Quick wins: Writing software can take weeks of work to produce an unobservable gain. On the other hand, resolving production issues produces lots of observable gain really quickly—getting these quick wins can feel great.

Debugging can be fun: Debugging hairy problems, digging into unfamiliar systems, combining multiple incomplete data sources to build a full story… if that all sounds like fun to you, then you might enjoy being a production engineer!

Great learning: You’ll get exposure to a wide variety of Jane Street systems and see how different teams do things, which can inform how you build your own software.

It’s lively: It’s definitely not sitting down with your headphones on, hammering out code. While on the rotation, you’re more likely to be up on your feet, coordinating with multiple teams (maybe including external parties) to resolve an issue. Again, a lot of people find this fun!


Things to keep in mind

We enjoy support, but it’s not for every engineer. If you want to spend as much time as possible with your headphones on and crushing out code, this probably isn’t the role for you. Specifically, you should know that your time on support can be:

Interrupt driven: We don’t expect people to get any project work done while they participate in the rotation, because the frequent interruptions make that impossible.

Repetitive: We mostly try to be constantly dealing with novel issues—if we’re dealing with the same issues that we dealt with a year ago, then we aren’t doing a good enough job of automating things. But inevitably, issues will recur. When that happens too often, it can be frustrating to deal with an issue that you know how to resolve and just haven’t had the time to fix yet.

Sometimes stressful: Dealing with incidents can be fun, but there’s no denying that it’s stressful to have production trading potentially depend on your ability to resolve a live issue.

These aren’t negatives to everyone. If the idea of writing code 100% of the time sounds monotonous to you, and you like solving live problems, you’ll probably enjoy the variety and excitement of support (we all do!).


Project Work

When we’re not participating in the rotation, we write software1 to make the support rotation better. This generally takes one of two forms: working directly with application developers on the applications that we support or working on generic support tooling.


Application work

Many production engineers work closely with application developers on the specific applications that we help support, but with a focus on improving the reliability and supportability of those applications.

The work itself, whether it’s improving noisy alerts or making recovery from incidents easier or something else, brings obvious immediate benefits.
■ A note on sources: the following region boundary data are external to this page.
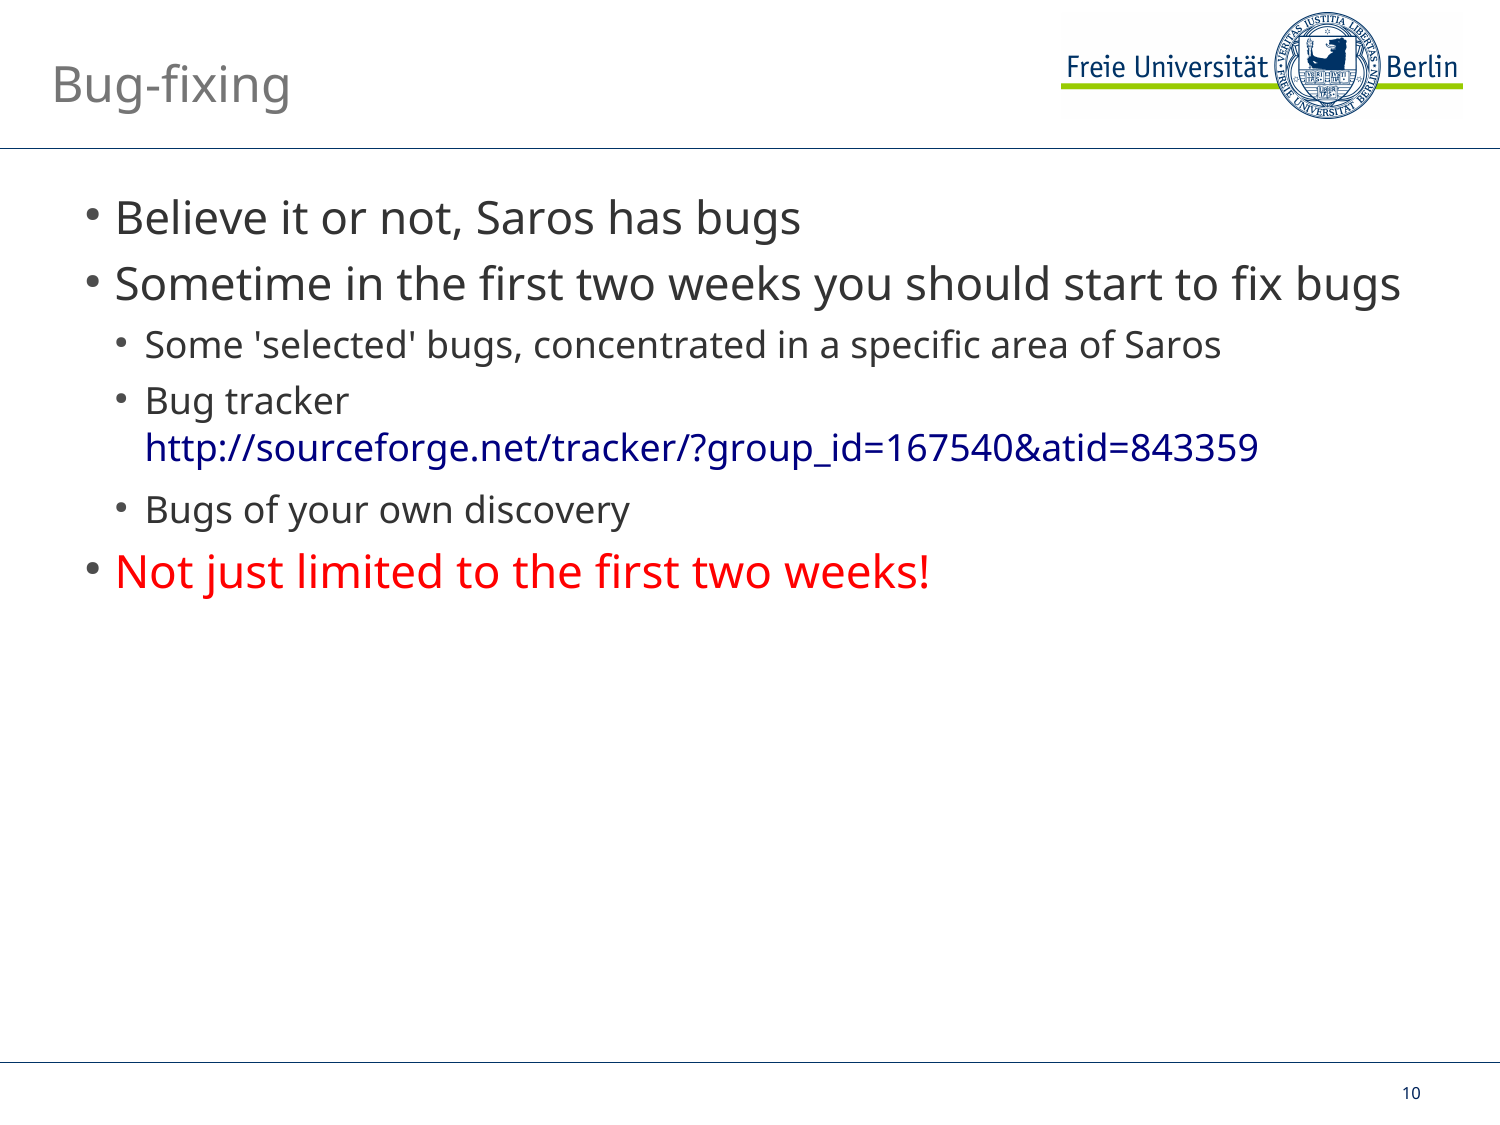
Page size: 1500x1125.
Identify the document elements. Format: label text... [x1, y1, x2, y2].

picture [1061, 12, 1463, 119]
title Bug-fixing [51, 61, 1238, 113]
list Believe it or not, Saros has bugs Sometime in the first two weeks you should start to fix bugs Some 'selected' bugs, concentrated in a specific area of Saros Bug tracker http://sourceforge.net/tracker/?group_id=167540&atid=843359 Bugs of your own discovery Not just limited to the first two weeks! [54, 187, 1426, 931]
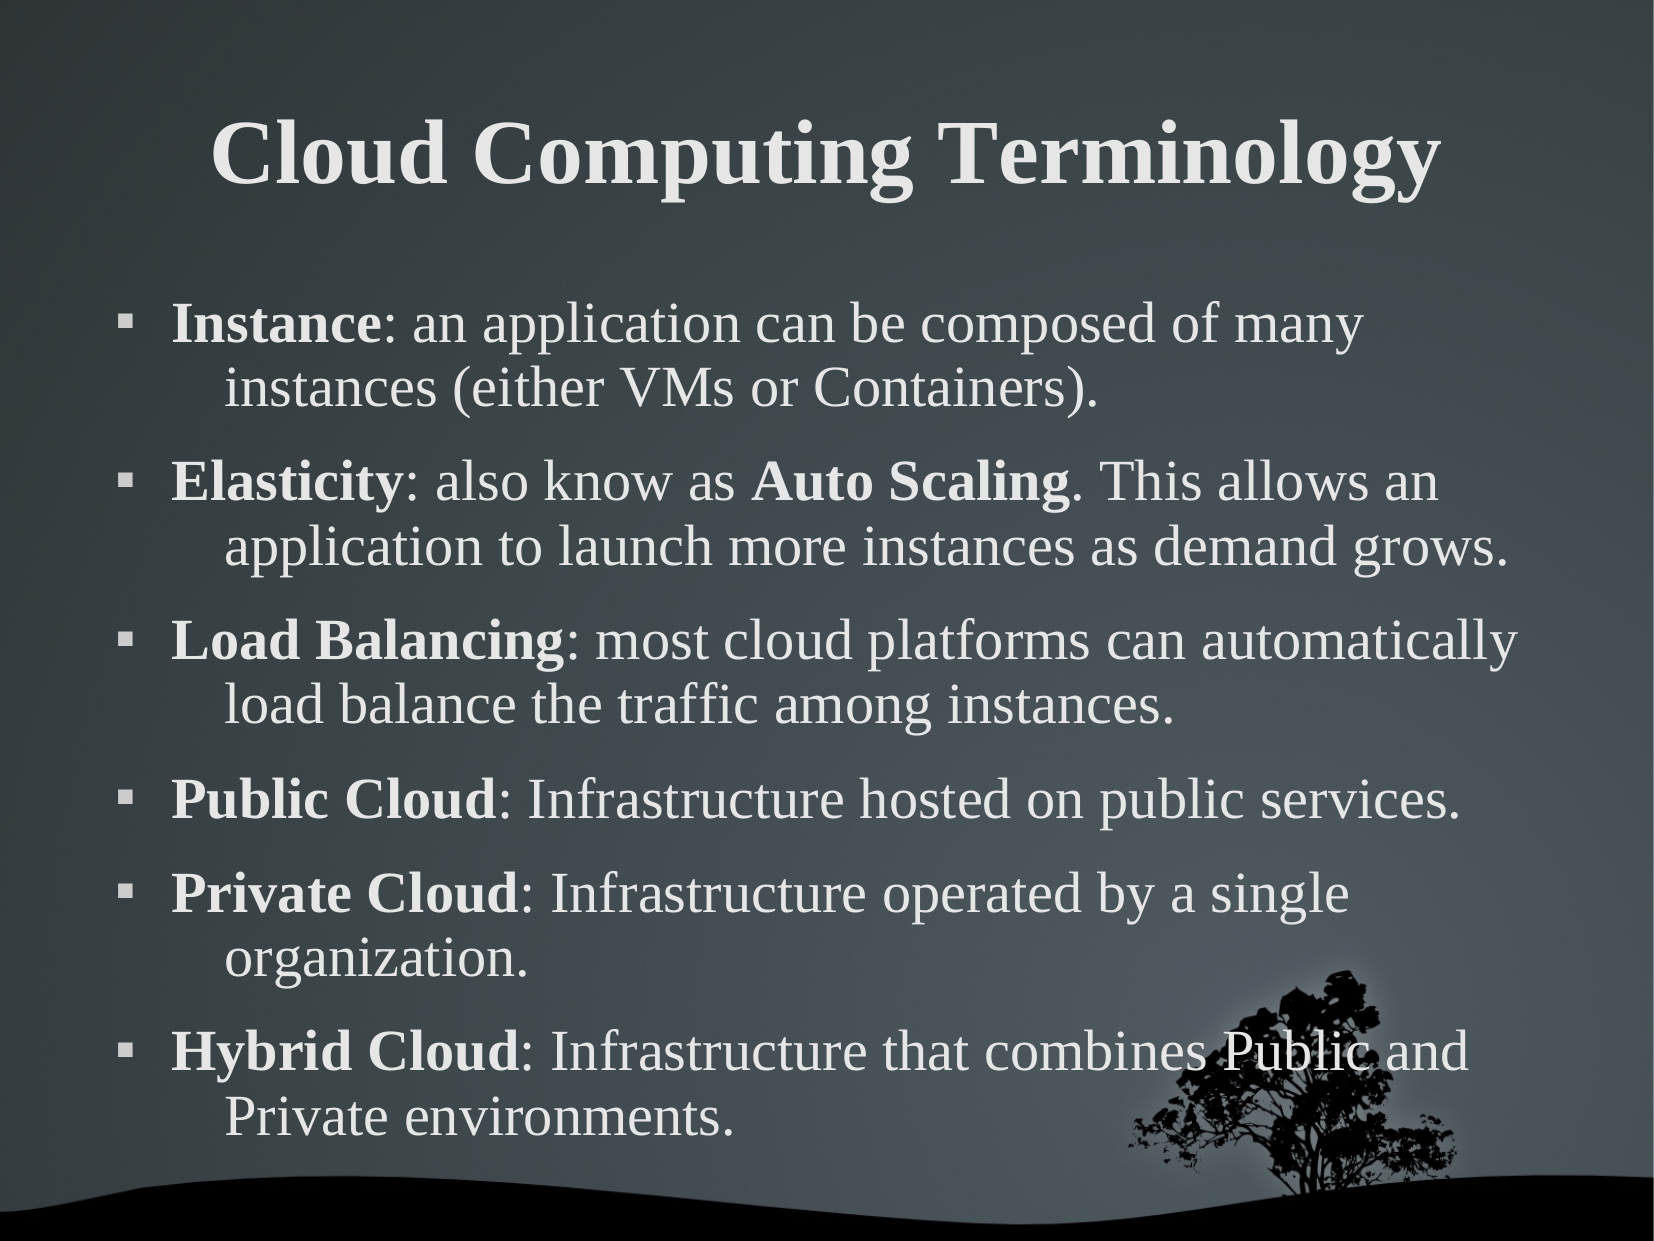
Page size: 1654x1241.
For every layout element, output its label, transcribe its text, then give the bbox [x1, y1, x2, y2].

picture [0, 0, 1654, 1241]
title Cloud Computing Terminology [82, 49, 1571, 257]
list Instance: an application can be composed of many instances (either VMs or Containers). Elasticity: also know as Auto Scaling. This allows an application to launch more instances as demand grows. Load Balancing: most cloud platforms can automatically load balance the traffic among instances. Public Cloud: Infrastructure hosted on public services. Private Cloud: Infrastructure operated by a single organization. Hybrid Cloud: Infrastructure that combines Public and Private environments. [82, 290, 1571, 1148]
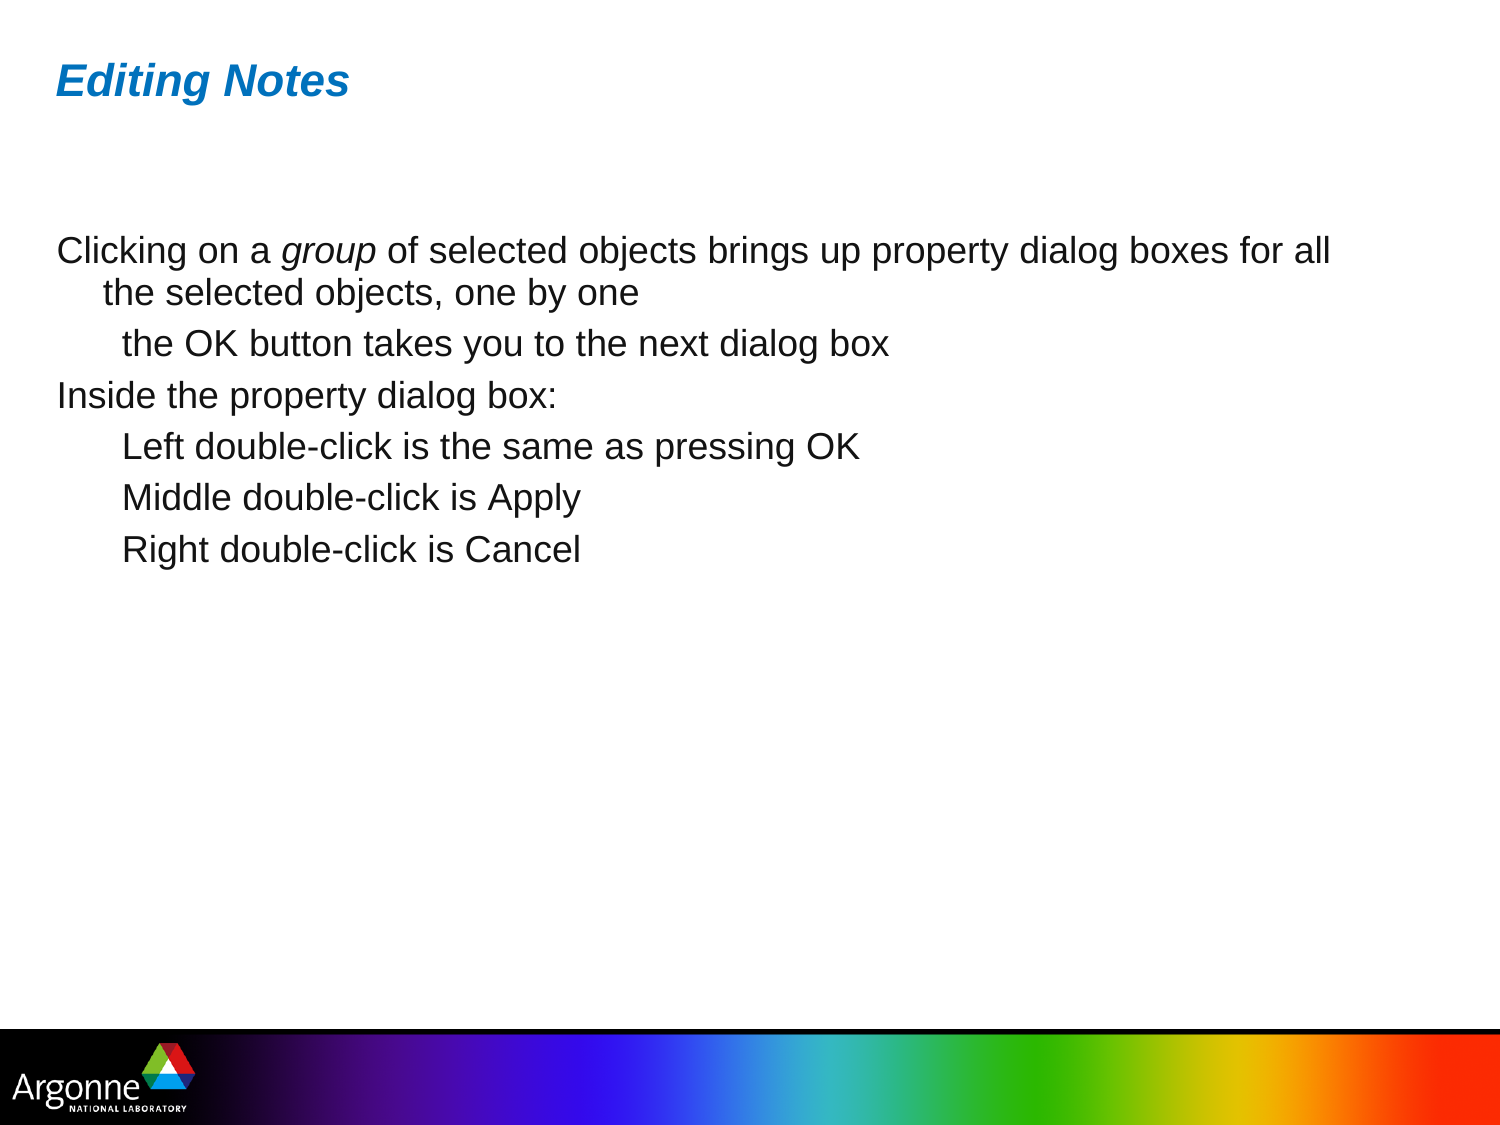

But we think it brings longer-term benefits as well. Production engineers, by supporting a wide variety of applications, often have a broader perspective than individual application developers on what makes applications easy to support in production. Conversely, application developers typically understand their own applications in a deeper way than production engineers otherwise would. We believe working together is the best way to build systems that share the best practices developed across the firm while still handling the unique challenges posed by the specific problem space.


Infrastructure Tools

Production engineers are also responsible for building a lot of the tooling that’s required to run an effective support rotation. We work on alerting libraries, toil tracking and visualization, logging libraries, and more, much of which is used broadly across the firm.


What it’s not

In the wider world, the term Production Engineering is sometimes used to refer to a broader concept, including systems work like performance tuning of Linux platforms, datacenter management, and so on. If you’re interested in that, you may be interested in applying as a Linux Engineer.

At some firms, it also means deploying other people’s code. We don’t have a dedicated role or team for that at Jane Street—teams are responsible for deploying their own code.




1. Just like everyone else at Jane Street, we write almost all of our software using OCaml. And just like pretty much everywhere else at Jane Street, we don’t expect you to know any OCaml coming in—we’ll teach you what you need to know.